───── INPUT MATERIAL ─────

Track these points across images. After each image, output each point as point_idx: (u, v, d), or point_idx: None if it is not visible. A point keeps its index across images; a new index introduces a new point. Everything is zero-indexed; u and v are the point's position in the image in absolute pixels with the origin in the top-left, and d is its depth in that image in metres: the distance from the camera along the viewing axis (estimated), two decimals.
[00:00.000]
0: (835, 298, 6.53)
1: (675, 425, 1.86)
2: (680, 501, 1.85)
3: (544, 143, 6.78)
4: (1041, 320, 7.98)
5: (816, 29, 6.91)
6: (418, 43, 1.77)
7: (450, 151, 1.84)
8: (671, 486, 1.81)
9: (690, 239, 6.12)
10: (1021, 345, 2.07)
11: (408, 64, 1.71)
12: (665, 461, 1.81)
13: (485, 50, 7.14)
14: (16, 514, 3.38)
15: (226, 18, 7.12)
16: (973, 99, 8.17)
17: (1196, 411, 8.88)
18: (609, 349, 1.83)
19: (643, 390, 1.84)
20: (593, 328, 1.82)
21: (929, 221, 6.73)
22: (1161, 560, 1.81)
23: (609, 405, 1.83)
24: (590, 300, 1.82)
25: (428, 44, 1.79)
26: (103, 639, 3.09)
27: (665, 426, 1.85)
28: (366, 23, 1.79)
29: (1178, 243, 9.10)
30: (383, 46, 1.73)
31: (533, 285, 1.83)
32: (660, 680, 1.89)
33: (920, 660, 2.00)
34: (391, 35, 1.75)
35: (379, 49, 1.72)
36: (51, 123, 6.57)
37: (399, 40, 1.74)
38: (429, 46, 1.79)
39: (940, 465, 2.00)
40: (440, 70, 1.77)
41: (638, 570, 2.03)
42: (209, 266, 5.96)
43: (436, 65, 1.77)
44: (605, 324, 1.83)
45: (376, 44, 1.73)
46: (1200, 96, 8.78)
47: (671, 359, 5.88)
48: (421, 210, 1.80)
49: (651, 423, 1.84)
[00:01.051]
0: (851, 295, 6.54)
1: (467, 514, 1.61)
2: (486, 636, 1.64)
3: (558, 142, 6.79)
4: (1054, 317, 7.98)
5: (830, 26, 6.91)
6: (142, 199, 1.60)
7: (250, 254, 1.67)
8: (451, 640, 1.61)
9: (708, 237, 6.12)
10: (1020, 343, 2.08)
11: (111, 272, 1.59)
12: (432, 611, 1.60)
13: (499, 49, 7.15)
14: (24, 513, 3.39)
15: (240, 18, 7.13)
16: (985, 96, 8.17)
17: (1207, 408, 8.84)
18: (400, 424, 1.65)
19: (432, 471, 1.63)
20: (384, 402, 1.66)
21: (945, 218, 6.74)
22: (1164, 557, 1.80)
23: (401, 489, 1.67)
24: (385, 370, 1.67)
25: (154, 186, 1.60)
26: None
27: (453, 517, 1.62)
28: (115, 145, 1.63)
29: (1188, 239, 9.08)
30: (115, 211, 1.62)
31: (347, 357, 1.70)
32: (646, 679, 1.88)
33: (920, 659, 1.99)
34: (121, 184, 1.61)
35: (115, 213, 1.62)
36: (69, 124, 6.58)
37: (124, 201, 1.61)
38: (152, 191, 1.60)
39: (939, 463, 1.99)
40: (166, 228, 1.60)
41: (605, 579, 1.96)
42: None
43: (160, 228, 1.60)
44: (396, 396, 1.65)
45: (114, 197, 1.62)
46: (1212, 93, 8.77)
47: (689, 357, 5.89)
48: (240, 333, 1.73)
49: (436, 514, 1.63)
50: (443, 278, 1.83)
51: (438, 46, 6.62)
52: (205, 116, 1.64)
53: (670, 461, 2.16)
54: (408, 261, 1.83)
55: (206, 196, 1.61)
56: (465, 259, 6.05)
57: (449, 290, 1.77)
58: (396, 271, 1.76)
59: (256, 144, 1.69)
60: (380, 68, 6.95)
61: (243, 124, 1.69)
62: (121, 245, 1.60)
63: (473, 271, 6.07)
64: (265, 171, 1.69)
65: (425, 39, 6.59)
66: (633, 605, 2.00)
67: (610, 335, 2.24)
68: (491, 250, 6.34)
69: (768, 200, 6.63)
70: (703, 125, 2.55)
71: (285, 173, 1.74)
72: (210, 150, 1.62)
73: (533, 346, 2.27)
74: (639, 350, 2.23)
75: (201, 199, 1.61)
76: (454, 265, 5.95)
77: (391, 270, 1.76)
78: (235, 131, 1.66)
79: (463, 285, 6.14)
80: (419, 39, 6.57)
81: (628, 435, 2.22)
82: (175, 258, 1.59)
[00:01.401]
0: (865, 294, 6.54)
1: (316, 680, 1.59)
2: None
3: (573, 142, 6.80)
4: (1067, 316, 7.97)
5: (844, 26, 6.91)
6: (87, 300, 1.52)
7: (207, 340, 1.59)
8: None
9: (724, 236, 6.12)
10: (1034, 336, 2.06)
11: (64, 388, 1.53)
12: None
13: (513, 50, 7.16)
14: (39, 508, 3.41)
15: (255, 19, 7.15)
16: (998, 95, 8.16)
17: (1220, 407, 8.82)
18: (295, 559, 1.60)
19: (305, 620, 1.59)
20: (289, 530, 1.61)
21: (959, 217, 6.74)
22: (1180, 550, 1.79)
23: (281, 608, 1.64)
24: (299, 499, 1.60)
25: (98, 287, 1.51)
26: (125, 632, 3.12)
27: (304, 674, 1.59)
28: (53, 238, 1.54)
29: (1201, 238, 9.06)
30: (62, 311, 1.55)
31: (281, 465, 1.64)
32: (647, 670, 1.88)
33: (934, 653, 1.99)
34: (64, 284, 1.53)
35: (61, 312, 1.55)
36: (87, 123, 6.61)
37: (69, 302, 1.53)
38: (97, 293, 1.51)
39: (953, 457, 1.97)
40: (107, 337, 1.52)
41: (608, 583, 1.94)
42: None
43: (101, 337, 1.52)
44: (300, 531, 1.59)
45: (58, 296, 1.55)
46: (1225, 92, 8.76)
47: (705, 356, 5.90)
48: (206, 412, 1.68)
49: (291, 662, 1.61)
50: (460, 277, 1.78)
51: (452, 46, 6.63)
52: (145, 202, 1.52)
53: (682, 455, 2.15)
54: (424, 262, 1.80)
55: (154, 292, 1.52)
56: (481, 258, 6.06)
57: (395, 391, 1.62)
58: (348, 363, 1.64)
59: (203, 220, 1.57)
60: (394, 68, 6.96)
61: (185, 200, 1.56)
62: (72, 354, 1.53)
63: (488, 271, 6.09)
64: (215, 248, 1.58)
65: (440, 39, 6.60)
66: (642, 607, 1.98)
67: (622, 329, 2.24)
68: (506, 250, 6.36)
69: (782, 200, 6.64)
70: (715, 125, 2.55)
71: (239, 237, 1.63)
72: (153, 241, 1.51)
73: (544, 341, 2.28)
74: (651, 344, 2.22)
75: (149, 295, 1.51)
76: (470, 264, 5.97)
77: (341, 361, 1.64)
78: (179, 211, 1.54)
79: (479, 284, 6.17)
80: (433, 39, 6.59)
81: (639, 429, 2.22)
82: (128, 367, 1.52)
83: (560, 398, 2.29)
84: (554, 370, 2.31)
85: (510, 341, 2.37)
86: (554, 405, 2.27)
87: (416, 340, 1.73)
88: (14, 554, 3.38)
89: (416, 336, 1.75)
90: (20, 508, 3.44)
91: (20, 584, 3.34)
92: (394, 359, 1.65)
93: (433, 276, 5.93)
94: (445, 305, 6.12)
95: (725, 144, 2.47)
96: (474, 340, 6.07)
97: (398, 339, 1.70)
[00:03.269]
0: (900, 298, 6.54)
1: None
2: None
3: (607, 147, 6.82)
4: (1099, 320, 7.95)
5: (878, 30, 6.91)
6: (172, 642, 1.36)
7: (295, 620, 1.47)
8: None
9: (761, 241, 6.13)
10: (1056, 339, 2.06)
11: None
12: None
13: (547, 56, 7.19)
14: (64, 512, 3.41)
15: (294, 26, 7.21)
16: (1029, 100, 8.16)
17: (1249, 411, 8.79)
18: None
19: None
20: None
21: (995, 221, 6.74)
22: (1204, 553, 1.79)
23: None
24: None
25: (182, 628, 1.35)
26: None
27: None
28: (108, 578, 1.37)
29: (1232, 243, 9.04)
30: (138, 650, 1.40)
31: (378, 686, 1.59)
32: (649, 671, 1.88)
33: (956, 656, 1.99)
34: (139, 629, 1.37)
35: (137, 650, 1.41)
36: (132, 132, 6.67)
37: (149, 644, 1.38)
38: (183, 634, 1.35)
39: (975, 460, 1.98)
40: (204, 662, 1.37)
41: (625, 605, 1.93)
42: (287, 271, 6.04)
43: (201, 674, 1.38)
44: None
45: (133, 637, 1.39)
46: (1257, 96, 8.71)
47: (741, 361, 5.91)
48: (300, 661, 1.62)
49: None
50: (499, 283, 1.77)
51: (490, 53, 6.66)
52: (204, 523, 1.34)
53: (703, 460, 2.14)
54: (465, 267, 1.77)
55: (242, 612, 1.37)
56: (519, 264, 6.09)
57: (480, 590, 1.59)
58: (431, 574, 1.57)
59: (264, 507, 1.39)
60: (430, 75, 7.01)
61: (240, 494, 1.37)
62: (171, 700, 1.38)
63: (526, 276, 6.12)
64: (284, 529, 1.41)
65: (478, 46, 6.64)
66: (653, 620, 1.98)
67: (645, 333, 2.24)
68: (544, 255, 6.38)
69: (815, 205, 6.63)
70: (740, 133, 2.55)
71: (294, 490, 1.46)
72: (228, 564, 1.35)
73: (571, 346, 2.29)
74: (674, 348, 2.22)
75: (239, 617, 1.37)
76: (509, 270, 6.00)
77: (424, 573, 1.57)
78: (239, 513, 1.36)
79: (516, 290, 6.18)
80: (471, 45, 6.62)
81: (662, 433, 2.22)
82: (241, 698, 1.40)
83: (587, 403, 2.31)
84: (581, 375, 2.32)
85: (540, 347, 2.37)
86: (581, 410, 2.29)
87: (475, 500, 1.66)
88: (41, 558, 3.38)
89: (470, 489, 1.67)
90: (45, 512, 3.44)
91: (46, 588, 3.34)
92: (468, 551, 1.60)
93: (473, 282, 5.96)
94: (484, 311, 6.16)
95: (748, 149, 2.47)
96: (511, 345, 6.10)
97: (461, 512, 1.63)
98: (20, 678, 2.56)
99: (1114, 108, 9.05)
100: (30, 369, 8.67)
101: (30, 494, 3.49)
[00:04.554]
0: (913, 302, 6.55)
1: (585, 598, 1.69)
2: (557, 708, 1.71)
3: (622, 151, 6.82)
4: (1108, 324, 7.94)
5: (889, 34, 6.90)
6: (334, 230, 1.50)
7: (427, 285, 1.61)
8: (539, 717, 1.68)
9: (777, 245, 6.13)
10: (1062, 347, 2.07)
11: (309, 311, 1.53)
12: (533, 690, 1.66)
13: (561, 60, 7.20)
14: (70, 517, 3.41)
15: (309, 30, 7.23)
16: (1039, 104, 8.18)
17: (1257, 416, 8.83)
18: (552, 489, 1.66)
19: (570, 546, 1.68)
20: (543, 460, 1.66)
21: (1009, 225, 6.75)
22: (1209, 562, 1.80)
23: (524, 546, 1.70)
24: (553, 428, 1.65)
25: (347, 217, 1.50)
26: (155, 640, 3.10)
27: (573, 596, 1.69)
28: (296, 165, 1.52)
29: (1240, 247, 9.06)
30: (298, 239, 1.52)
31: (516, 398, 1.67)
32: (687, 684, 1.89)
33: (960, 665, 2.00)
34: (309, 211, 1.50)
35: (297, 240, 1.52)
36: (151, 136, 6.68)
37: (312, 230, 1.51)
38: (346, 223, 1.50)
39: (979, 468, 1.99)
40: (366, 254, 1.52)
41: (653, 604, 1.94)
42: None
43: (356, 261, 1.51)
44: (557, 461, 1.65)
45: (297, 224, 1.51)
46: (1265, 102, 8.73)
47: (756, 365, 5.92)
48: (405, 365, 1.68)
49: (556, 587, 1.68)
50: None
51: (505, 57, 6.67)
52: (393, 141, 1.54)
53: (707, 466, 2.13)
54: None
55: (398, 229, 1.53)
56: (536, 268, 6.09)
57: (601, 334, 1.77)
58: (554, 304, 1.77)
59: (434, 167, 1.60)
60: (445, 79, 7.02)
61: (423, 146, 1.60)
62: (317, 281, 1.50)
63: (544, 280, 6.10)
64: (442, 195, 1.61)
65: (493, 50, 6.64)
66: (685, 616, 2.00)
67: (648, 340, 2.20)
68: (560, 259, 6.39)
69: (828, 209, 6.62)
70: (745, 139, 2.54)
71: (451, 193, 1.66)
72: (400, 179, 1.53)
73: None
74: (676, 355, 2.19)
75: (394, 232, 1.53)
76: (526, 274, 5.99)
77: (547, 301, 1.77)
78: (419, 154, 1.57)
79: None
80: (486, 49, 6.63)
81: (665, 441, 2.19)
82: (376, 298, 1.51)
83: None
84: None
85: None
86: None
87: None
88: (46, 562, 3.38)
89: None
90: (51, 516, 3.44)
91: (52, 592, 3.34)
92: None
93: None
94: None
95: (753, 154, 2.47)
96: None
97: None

─────

The lines above from the one containing "4: (1041, 320, 7.98)" through the one containing "19: (643, 390, 1.84)" are to be set down exactly, and no others.

● REPLY TO THE EXERCISE:
4: (1041, 320, 7.98)
5: (816, 29, 6.91)
6: (418, 43, 1.77)
7: (450, 151, 1.84)
8: (671, 486, 1.81)
9: (690, 239, 6.12)
10: (1021, 345, 2.07)
11: (408, 64, 1.71)
12: (665, 461, 1.81)
13: (485, 50, 7.14)
14: (16, 514, 3.38)
15: (226, 18, 7.12)
16: (973, 99, 8.17)
17: (1196, 411, 8.88)
18: (609, 349, 1.83)
19: (643, 390, 1.84)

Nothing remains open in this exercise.